Jules Verne

Celui-ci, toujours à la même place, continuait ses singuliers balancements en reniflant l'air.

CHAPITRE V

LE PHOQUE ET L'OURS

Hatteras et le docteur rentrèrent dans la maison.

«Vous savez, dit le premier, que les ours du pôle chassent les phoques, dont ils font principalement leur nourriture. Ils les guettent au bord des crevasses pendant des journées entières et les étouffent dans leurs pattes dès qu'ils apparaissent à la surface des glaces. Un ours ne peut donc s'effrayer de la présence d'un phoque. Au contraire.

--Je crois comprendre votre projet, dit le docteur; il est dangereux.

--Mais il offre des chances clé succès, répondit le capitaine: il faut donc l'employer. Je vais revêtir cette peau de phoque et me glisser sur le champ de glace. Ne perdons pas de temps. Chargez votre fusil et donnez-le moi.»

Le docteur n'avait rien à répondre: il eût fait lui-même ce que son compagnon allait tenter; il quitta la maison, en emportant deux haches, l'une pour Johnson, l'autre pour lui; puis, accompagné d'Hatteras, il se dirigea vers le traîneau.

Là, Hatteras fit sa toilette de phoque et se glissa dans cette peau, qui le couvrait presque tout entier.

Pendant ce temps, le docteur chargea son fusil avec sa dernière charge clé poudre, puis il glissa dans le canon le lingot de mercure qui avait la dureté du fer et la pesanteur du plomb. Cela fait, il remit l'arme à Hatteras, qui la fit disparaître sous la peau du phoque.

«Allez, dit-il au docteur, rejoignez Johnson; je vais attendre quelques instants pour dérouter mon adversaire.

--Courage, Hatteras! dit le docteur.

--Soyez tranquille, et surtout ne vous montrez pas avant mon coup de feu.»

Le docteur gagna rapidement l'hummock derrière lequel se tenait Johnson.

«Eh bien? dit celui-ci.

--Eh bien, attendons! Hatteras se dévoue pour nous sauver.»

Le docteur était ému; il regarda l'ours, qui donnait des signes d'une agitation plus violente, comme s'il se fût senti menacé d'un danger prochain.

Au bout d'un quart d'heure, le phoque rampait sur la glace; il avait fait un détour à l'abri des gros blocs pour mieux tromper l'ours; il se trouvait alors à cinquante toises de lui. Celui-ci l'aperçut et se ramassa sur lui-même, cherchant pour ainsi dire à se dérober.

Hatteras imitait avec une profonde habileté les mouvements du phoque, et, s'il n'eût été prévenu, le docteur s'y fût certainement laissé prendre.

«C'est cela! c'est bien cela!» disait Johnson à voix basse.

L'amphibie, tout en gagnant du côté de l'animal, ne semblait pas l'apercevoir: il paraissait chercher une crevasse pour se replonger dans son élément.

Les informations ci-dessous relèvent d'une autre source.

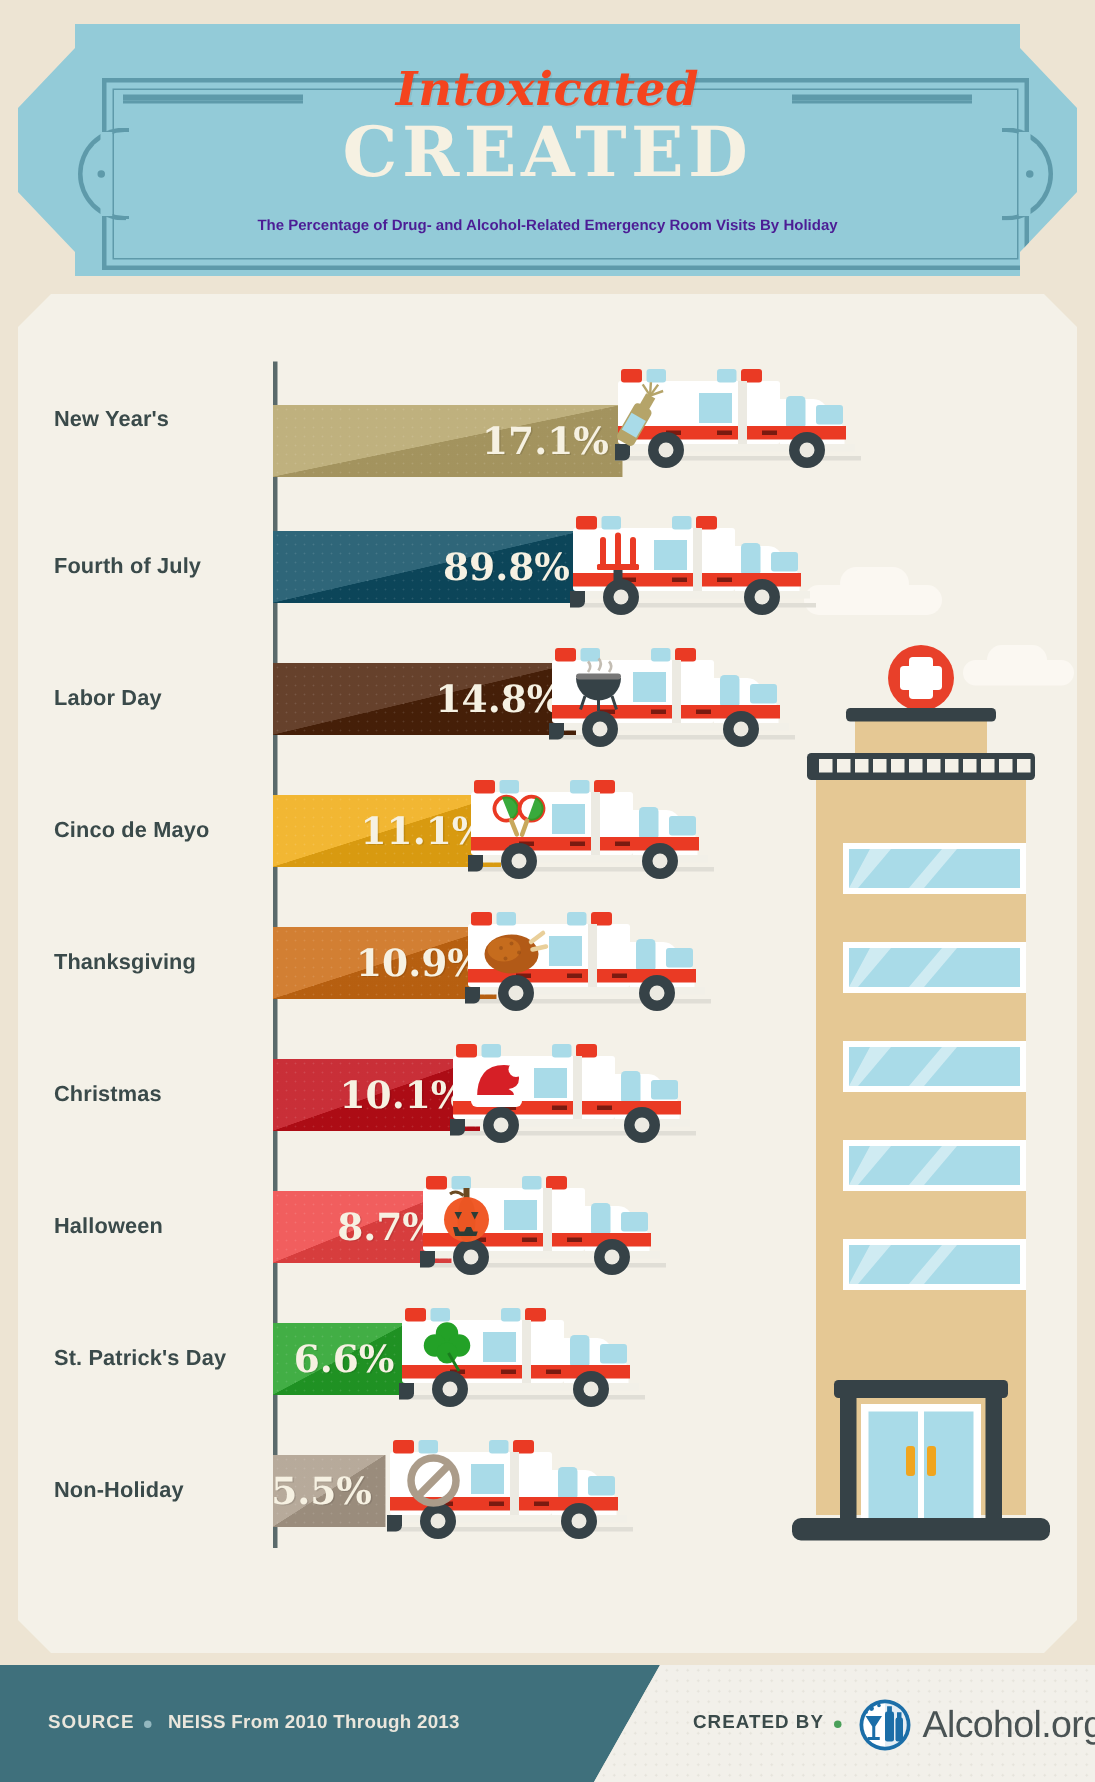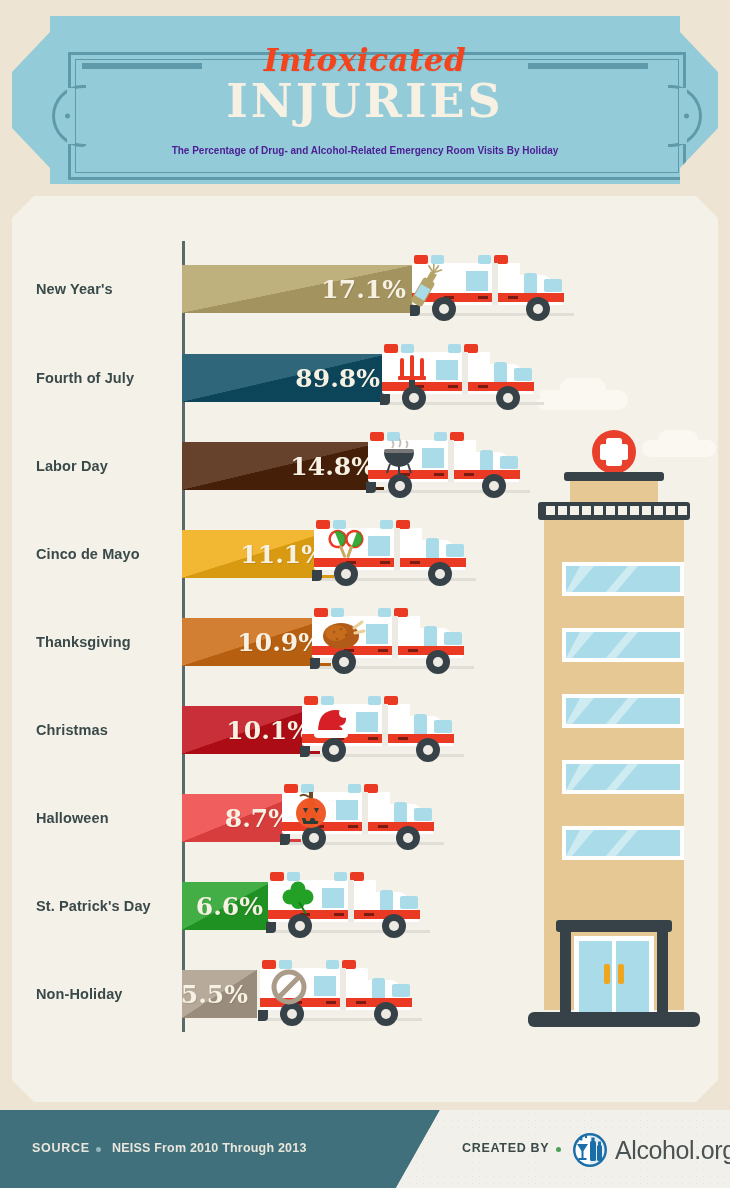--- a/index.html
+++ b/index.html
@@ -162,21 +162,21 @@
     <div class="frame-bump left"></div>
     <div class="frame-mask left"></div>
     <div class="frame-dot left"></div>
     <div class="frame-bump right"></div>
     <div class="frame-mask right"></div>
     <div class="frame-dot right"></div>
   </div>
   <div class="script-rule left"></div>
   <div class="script-rule right"></div>
   <div id="script-title">Intoxicated</div>
-  <div id="main-title">INJURIES</div>
+  <div id="main-title">CREATED</div>
   <div id="subtitle-mask"></div>
   <div id="subtitle">The Percentage of Drug- and Alcohol-Related Emergency Room Visits By Holiday</div>
 </div>
 
 <div id="main-panel"></div>
 
 <div class="cloud" style="left:536px;top:390px;width:92px;height:20px;"></div>
 <div class="cloud" style="left:560px;top:378px;width:46px;height:22px;border-radius:22px;"></div>
 <div class="cloud" style="left:642px;top:440px;width:74px;height:17px;"></div>
 <div class="cloud" style="left:658px;top:430px;width:40px;height:20px;border-radius:20px;"></div>
@@ -245,23 +245,23 @@
     <rect x="84" y="534" width="6" height="20" rx="2" fill="#f0a51e"></rect>
     <rect x="98" y="534" width="6" height="20" rx="2" fill="#f0a51e"></rect>
 
     <rect x="8" y="582" width="172" height="15" rx="6" fill="#364247"></rect>
   </svg>
 </div>
 
 <div id="chart">
   <div id="axis-line"></div>
 
-  <div class="row" style="top:49px;">
+  <div class="row" style="top:40px;">
     <div class="row-label">New Year's</div>
-    <div class="bar" style="width:233px;background:#b5a469;">
+    <div class="bar" style="width:233px;background:#b5a469;margin-top:14px;">
       <div class="sheen"></div>
         <div class="dots"></div>
       <div class="bar-value">17.1%</div>
     </div>
     <div class="amb" style="left:392px;">
       <svg width="176" height="80" viewBox="0 0 176 80" xmlns="http://www.w3.org/2000/svg">
         <rect x="6" y="64" width="164" height="3" fill="#e0ded6"></rect>
         <rect x="8" y="14" width="108" height="42" rx="2" fill="#ffffff"></rect>
         <path d="M116 26 h22 a10 10 0 0 1 8 4 l12 14 a4 4 0 0 1 1 3 v9 h-43 z" fill="#ffffff"></path>
         <rect x="10" y="6" width="14" height="9" rx="2" fill="#ea3a24"></rect>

L'ours, de son côté, tournant les glaçons, se dirigeait vers lui avec une prudence extrême; ses yeux enflammés respiraient la plus ardente convoitise; depuis un mois, deux mois peut-être, il jeûnait, et le hasard lui envoyait une proie assurée.

Le phoque ne fut bientôt plus qu'à dix pas de son ennemi; celui-ci se développa tout d'un coup, fit un bond gigantesque, et, stupéfait, épouvanté, s'arrêta à trois pas d'Hatteras, qui, rejetant en arrière sa peau de phoque, un genou en terre, le visait au coeur.

Le coup partit, et l'ours roula sur la glace.

«En avant! en avant!» s'écria le docteur.

Et, suivi de Johnson, il se précipita sur le théâtre du combat.

L'énorme bête s'était redressée, frappant l'air d'une patte, tandis que de l'autre elle arrachait une poignée de neige dont elle bouchait sa blessure.

Hatteras n'avait pas bronché: il attendait, son couteau à la main. Mais il avait bien visé, et frappé d'une balle sûre, avec une main qui ne tremblait pas; avant l'arrivée de ses compagnons, son couteau était plongé tout entier dans la gorge de l'animal, qui tombait pour ne plus se relever.

«Victoire! s'écria Johnson.

--Hurrah! Hatteras! hurrah!» fit le docteur.

Hatteras, nullement ému, regardait le corps gigantesque en se croisant les bras.

«A mon tour d'agir, dit Johnson; c'est bien d'avoir abattu ce gibier, mais il ne faut pas attendre que le froid l'ait durci comme une pierre; nos dents et nos couteaux n'y pourraient rien ensuite.»

Johnson alors commença par écorcher cette bête monstrueuse dont les dimensions atteignaient presque celles d'un boeuf; elle mesurait neuf pieds de longueur, sur six pieds de circonférence; deux énormes crocs longs de trois pouces sortaient de ses gencives.